A. Arbitration:Arbitration is a system where a decision on the case is made by an arbitrator. This process can be utilized either by agreement between the parties, or the court can order the parties to go to arbitration as a procedural step in the lawsuit.When parties agree to arbitrate their dispute, they usually agree to be bound by the result, thus putting an end to the claim. Judicially ordered arbitration results, on the other hand, are usually not binding, and any party to such an arbitration procedure can request that the matter be placed back on the trial calendar simply by making a timely request to the court.
Mediation is a process where the parties agree to try to resolve their differences with the assistance of a trained professional, called the mediator. Mediators are usually lawyers or retired judges who have special expertise in the field of personal injury claims. The mediator does not have the authority to render a decision, force a result on the parties, or to make orders.
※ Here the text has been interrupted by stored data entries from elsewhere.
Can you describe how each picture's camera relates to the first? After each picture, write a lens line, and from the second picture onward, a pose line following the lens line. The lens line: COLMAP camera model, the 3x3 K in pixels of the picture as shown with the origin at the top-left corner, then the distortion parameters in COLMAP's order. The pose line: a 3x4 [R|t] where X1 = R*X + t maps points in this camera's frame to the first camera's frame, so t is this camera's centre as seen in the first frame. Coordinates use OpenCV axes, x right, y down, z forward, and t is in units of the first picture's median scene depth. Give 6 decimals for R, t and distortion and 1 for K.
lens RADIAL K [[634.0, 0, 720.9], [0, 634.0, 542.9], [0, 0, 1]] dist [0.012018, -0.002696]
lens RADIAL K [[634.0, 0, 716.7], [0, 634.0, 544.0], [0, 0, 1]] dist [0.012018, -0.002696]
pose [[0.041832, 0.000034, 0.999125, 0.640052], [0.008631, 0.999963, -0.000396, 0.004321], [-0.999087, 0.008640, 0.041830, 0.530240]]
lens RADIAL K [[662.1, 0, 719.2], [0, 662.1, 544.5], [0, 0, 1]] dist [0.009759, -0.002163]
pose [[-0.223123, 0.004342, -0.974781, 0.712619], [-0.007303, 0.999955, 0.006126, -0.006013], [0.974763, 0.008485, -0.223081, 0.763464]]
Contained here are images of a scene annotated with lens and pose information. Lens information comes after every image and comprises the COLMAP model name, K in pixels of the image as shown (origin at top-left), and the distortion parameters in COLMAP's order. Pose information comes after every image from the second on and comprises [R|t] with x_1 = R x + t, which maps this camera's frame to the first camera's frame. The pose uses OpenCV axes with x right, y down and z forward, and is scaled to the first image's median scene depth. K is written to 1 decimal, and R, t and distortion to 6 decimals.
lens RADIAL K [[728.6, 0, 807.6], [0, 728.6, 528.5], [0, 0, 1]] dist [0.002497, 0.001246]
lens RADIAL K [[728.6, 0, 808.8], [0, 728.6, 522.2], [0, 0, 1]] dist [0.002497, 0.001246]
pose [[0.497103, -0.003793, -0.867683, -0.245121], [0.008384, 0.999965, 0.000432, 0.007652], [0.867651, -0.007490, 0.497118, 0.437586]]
5. Settlement conferences:
As the case draws near to trial., the court will require the parties to engage in settlement conferences, which are overseen by asettlement conference judge. Although the judge cannot absolutely force the parties to settle their case, the judge usually uses the court's considerable influence to attempt to convince the parties to settle. Cases which are still pending usually are settled through this process.
6. Pre-trial motions:
A motion is a procedure where a party to a lawsuit applies to the court for a ruling on a particular issue. Motions are typically sought to allow the "moving party" to take certain action, or to have the court order the other side do something it has refused to do, or to ask that the court itself take certain action with regard to the case.
Trial offers the parties the last resort to resolve their case. Trial involves the use of testimony by the parties and their experts and other witnesses. Trial can be either to a jury or to the court directly. The process is costly and high risk, and more than ninety percent of all lawsuits, which are filed, are settled without trial.